Детство помянуто здесь неслучайно. Первые годы почти растительного существования в восточноевропейском захолустье, в глухой трансильванской деревушке Решинари и безлюдных горах вокруг, навсегда остались для Чорана воплощенным раем («Я одной ногой в раю, как другие — в гробу», — признавался он в пятидесятые годы в «Записных книжках»). И кстати, там осталась не просто его блаженная и неповторимая, как у каждого, начальная пора — там осталась целая страна, лоскутная Австро-Венгрия, доживающая и уже пораженная гибелью империя, многонациональная и многоязыкая Атлантида, которая, точно так же на глазах, через несколько лет исчезла (с карт, но не из умов).
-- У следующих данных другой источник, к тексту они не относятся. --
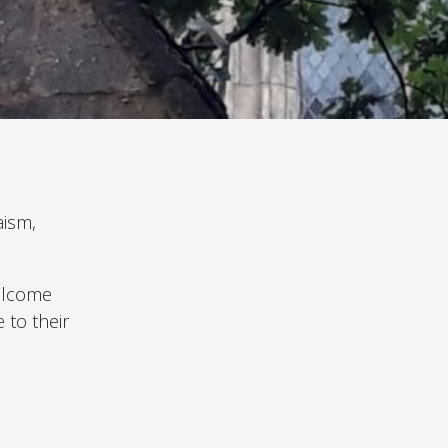
aism,
welcome
 to their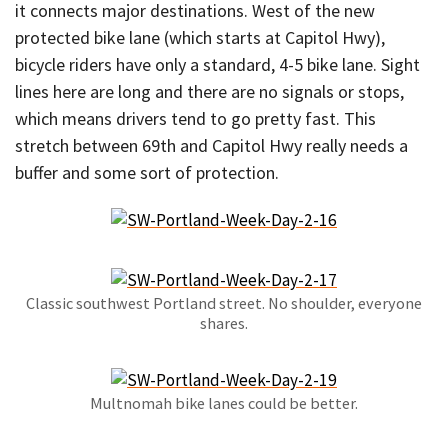
it connects major destinations. West of the new
protected bike lane (which starts at Capitol Hwy),
bicycle riders have only a standard, 4-5 bike lane. Sight
lines here are long and there are no signals or stops,
which means drivers tend to go pretty fast. This
stretch between 69th and Capitol Hwy really needs a
buffer and some sort of protection.
Classic southwest Portland street. No shoulder, everyone
shares.
Multnomah bike lanes could be better.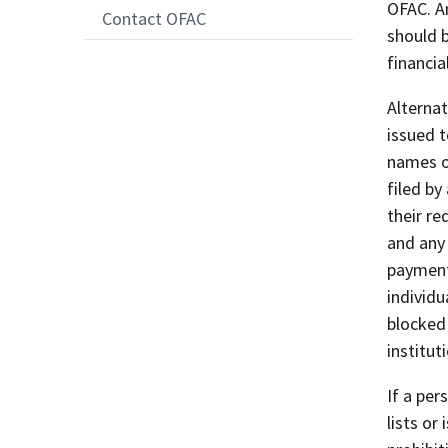
OFAC. A
Contact OFAC
should b
financial
Alternat
issued 
names of
filed by
their re
and any
payments
individ
blocked 
institut
If a per
lists or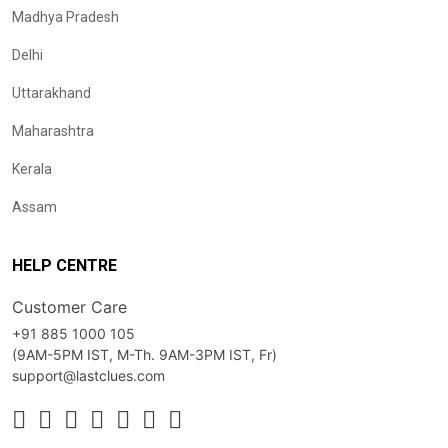
Madhya Pradesh
Delhi
Uttarakhand
Maharashtra
Kerala
Assam
HELP CENTRE
Customer Care
+91 885 1000 105
(9AM-5PM IST, M-Th. 9AM-3PM IST, Fr)
support@lastclues.com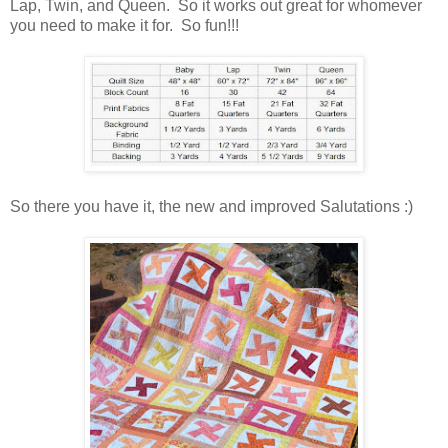
Lap, Twin, and Queen. So it works out great for whomever
you need to make it for. So fun!!!
So there you have it, the new and improved Salutations :)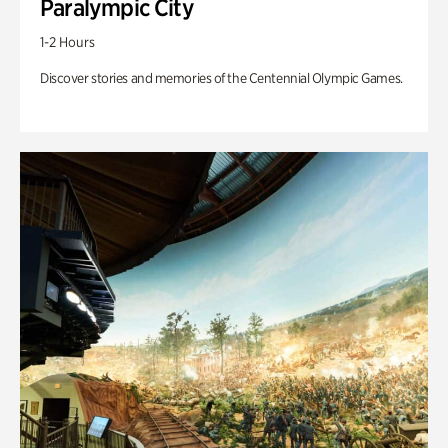
Paralympic City
1-2 Hours
Discover stories and memories of the Centennial Olympic Games.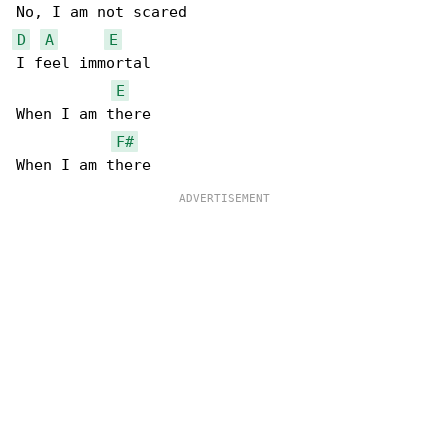
D
A
E
I feel immortal

E
When I am there

F#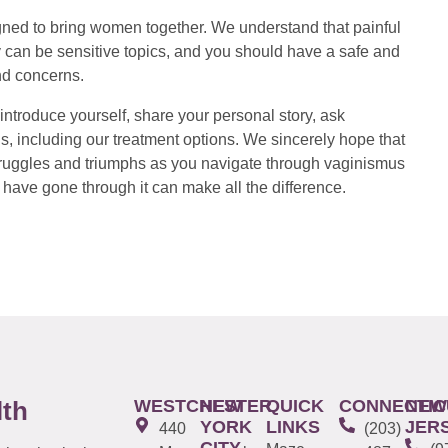
ed to bring women together. We understand that painful
 can be sensitive topics, and you should have a safe and
nd concerns.
introduce yourself, share your personal story, ask
s, including our treatment options. We sincerely hope that
 struggles and triumphs as you navigate through vaginismus
have gone through it can make all the difference.
WESTCHESTER
NEW
QUICK
CONNECTIC
NEW
lth
YORK
LINKS
JER
440
(203)
CITY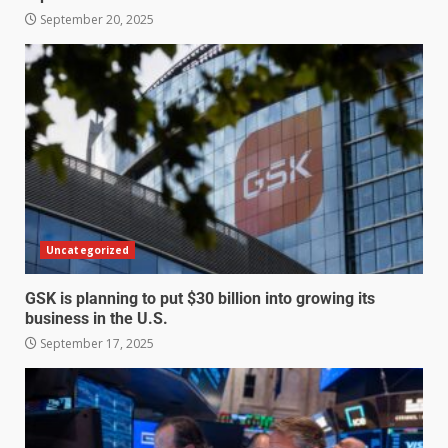
September 20, 2025
Uncategorized
GSK is planning to put $30 billion into growing its
business in the U.S.
September 17, 2025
Мало того: именно провинциала Чорана, человека окраины и крайности, уроженка Нового Света Сьюзен Сонтаг, и совершенно справедливо, называет «одним из последних печальников по всей уходящей Европе — европейскому страданию, европейской интеллектуальной отваге, европейской энергии, европейской усложненности». Граница, ставшая средоточием, обрыв как центр мира — такова метафора и проблема всей чорановской судьбы («случай-предел» называл такие судьбы Морис Бланшо).
Отсюда, из этого отправного жизненного пункта, главного мысленного узла — всегдашнее и изматывающее стремление Чорана «быть несовременным как камень». Но отсюда же его самозабвенная любовь к биографиям («Как у всякого, кто не «живет»», — самокритично замечал он). Такими неразрешимыми противоречиями подрывалось изнутри и его понимание Истории; вот еще несколько строк из тех же «Записных книжек» (теперь за 1968 год): «Прочел об одном поэте прошлого века такие слова: Возмущенный уродством истории, но обезоруженный интересом к ее механике… В точности мой случай». Однако таков же и сам его невозможный, бешено-бесстрастный, саморазрушительный способ думать и писать. В литературе Чоран, начинавший в тридцатые с позднесимволистской лирической экзальтации (когда переводил на румынский стихи Малларме), в зрелые годы превыше всего ставил «сухую, как скелет, прозу, сведенную судорогой» (в «стилистах» он числится явно по недоразумению). Американский писатель Уильям Гасс сравнивал каждую чорановскую фразу с философскими парадоксами-головоломками Зенона Элейского, в основе которых, напомню, невозможность движения, существования, мысли. А вот как характеризует парализующую силу чорановского письма Сонтаг: «Афористический стиль для Чорана — принцип не столько реальности, сколько познания: любая хоть чего-нибудь стоящая мысль обречена тут же потерпеть поражение от другой, которую сама втайне породила… Обычное чорановское эссе можно описать в нескольких словах: это свод тем для размышления одновременно с подрывом любой приверженности к изложенным мыслям, не говоря уж о «действии» на их основе. Вырабатывая сложнейшие интеллектуальные формулировки для одного интеллектуального тупика за другим, Чоран создает замкнутый мир — мир трудного, главный предмет своей лирики». «Трудность» здесь — как всегда в настоящей лирике и в лирической мысли XIX-XX веков, мысли Новалиса, Кьеркегора, Ницше, Рильке, Кафки и других предшественников Чорана — это градус неотступности тех вопросов, над разрешением которых гипнотически, безысходно бьется неутолимый разум. Автор в подобных случаях не пишет о сложности, он пишет саму сложность, и пишет при этом сложностью — «огнем по огню», сказали бы любимые чорановские мистики-каббалисты.